**WORK TASK**
Everything from the line containing "left ankle: (123, 204)" through the line containing "right shoulder: (8, 94)" should be repeated exactly, and nothing else from the data.

**EXERCISE DATA**
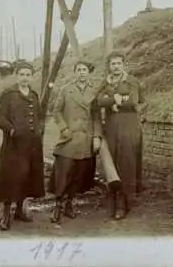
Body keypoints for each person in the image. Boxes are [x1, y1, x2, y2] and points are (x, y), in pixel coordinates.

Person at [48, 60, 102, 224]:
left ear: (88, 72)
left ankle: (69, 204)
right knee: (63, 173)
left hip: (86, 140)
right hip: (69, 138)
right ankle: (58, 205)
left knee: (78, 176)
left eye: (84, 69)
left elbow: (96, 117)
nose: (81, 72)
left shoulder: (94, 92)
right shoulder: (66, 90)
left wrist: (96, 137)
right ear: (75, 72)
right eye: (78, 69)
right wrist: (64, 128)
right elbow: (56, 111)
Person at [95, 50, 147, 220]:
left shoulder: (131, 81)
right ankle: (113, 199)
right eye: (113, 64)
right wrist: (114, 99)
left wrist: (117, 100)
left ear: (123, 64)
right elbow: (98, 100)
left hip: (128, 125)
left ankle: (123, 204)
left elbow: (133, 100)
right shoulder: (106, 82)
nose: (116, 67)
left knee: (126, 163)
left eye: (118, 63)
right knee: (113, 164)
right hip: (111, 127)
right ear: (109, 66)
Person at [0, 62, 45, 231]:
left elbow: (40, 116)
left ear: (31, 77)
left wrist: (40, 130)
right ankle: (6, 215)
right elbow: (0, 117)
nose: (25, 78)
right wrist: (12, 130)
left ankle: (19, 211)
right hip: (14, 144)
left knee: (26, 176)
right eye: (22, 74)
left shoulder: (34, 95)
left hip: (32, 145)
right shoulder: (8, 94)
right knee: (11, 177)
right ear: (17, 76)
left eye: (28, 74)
* * *
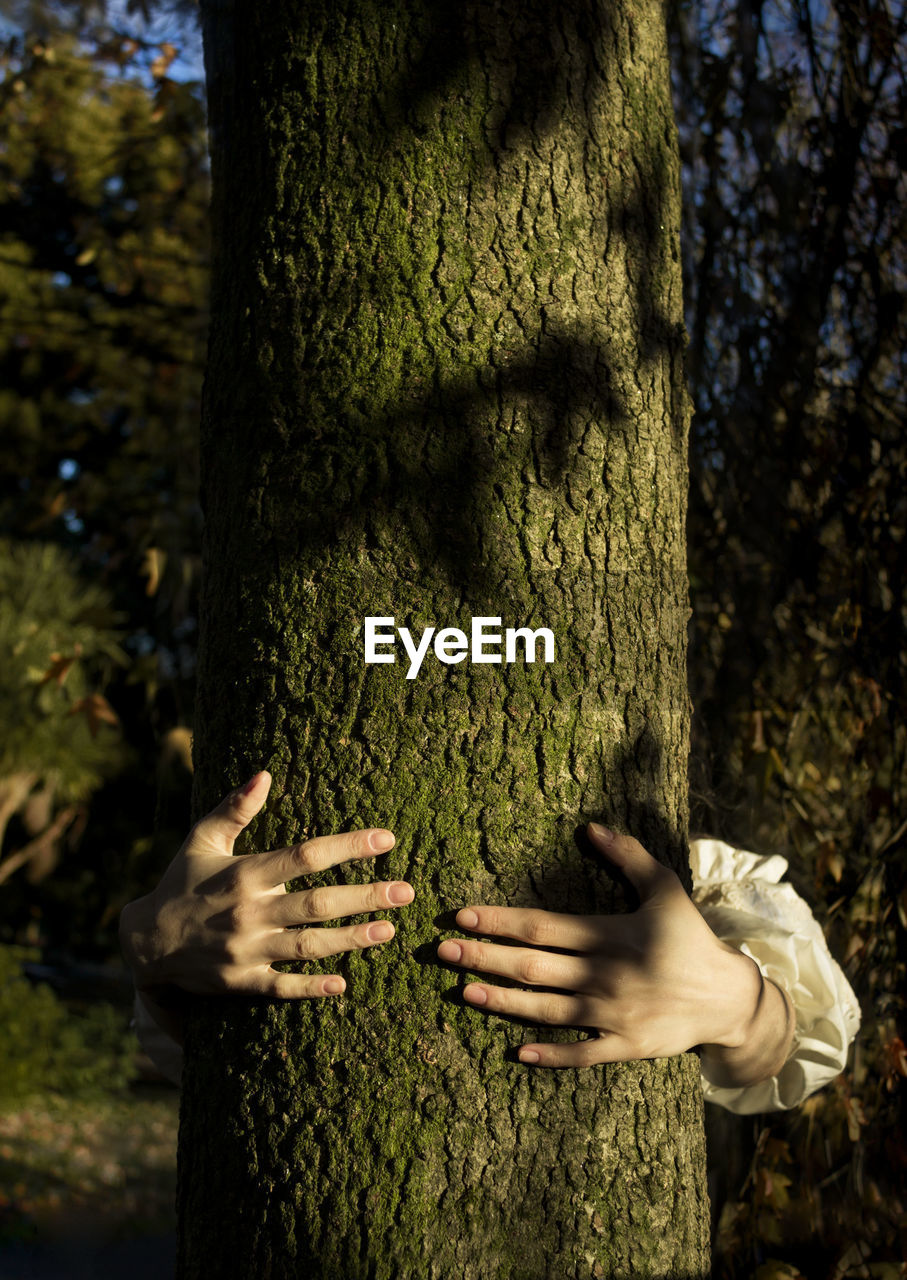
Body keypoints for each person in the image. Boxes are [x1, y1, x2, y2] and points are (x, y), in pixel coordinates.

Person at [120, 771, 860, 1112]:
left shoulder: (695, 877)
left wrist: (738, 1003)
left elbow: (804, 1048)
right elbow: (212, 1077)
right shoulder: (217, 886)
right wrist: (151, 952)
...
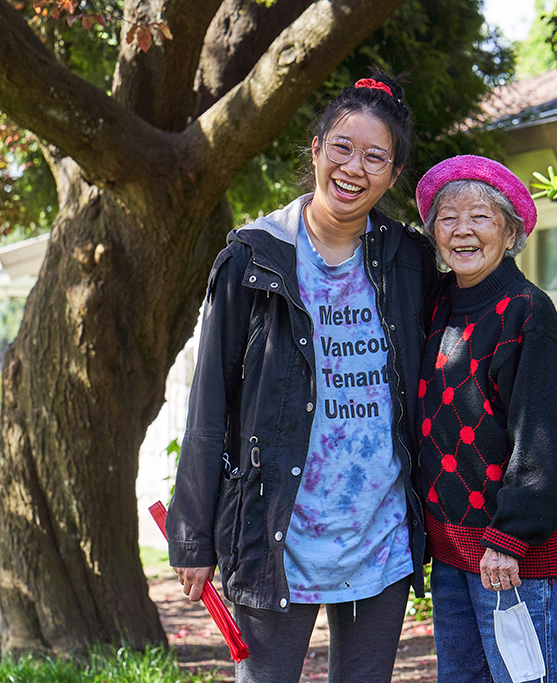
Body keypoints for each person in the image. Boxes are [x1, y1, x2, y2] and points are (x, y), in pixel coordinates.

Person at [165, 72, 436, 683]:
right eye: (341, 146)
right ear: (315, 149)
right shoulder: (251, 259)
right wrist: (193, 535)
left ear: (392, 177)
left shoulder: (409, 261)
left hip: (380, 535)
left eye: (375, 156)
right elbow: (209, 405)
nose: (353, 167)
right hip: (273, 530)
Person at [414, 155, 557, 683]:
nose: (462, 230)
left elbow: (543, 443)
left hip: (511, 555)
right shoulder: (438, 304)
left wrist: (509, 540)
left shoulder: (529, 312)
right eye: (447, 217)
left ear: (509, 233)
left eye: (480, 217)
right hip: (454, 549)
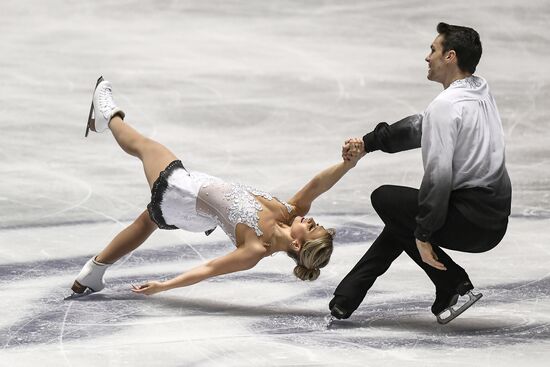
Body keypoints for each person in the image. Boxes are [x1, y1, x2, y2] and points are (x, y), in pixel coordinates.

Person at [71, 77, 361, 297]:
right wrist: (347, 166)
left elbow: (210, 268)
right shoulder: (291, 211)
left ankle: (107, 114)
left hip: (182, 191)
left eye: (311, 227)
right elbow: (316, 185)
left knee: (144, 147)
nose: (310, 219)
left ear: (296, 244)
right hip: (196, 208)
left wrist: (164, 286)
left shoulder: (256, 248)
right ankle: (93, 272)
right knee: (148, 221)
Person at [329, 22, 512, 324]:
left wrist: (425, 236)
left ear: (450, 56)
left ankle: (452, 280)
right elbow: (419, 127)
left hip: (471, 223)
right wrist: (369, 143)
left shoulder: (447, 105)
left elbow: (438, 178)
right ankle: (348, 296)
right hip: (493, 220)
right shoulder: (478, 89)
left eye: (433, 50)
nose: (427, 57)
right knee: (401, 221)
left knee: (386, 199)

**FINISHED EXERCISE**
left ankle: (123, 204)
left elbow: (133, 100)
right shoulder: (106, 82)
nose: (116, 67)
left knee: (126, 163)
left eye: (118, 63)
right knee: (113, 164)
right hip: (111, 127)
right ear: (109, 66)
Person at [0, 62, 45, 231]:
left elbow: (40, 116)
left ear: (31, 77)
left wrist: (40, 130)
right ankle: (6, 215)
right elbow: (0, 117)
nose: (25, 78)
right wrist: (12, 130)
left ankle: (19, 211)
right hip: (14, 144)
left knee: (26, 176)
right eye: (22, 74)
left shoulder: (34, 95)
left hip: (32, 145)
right shoulder: (8, 94)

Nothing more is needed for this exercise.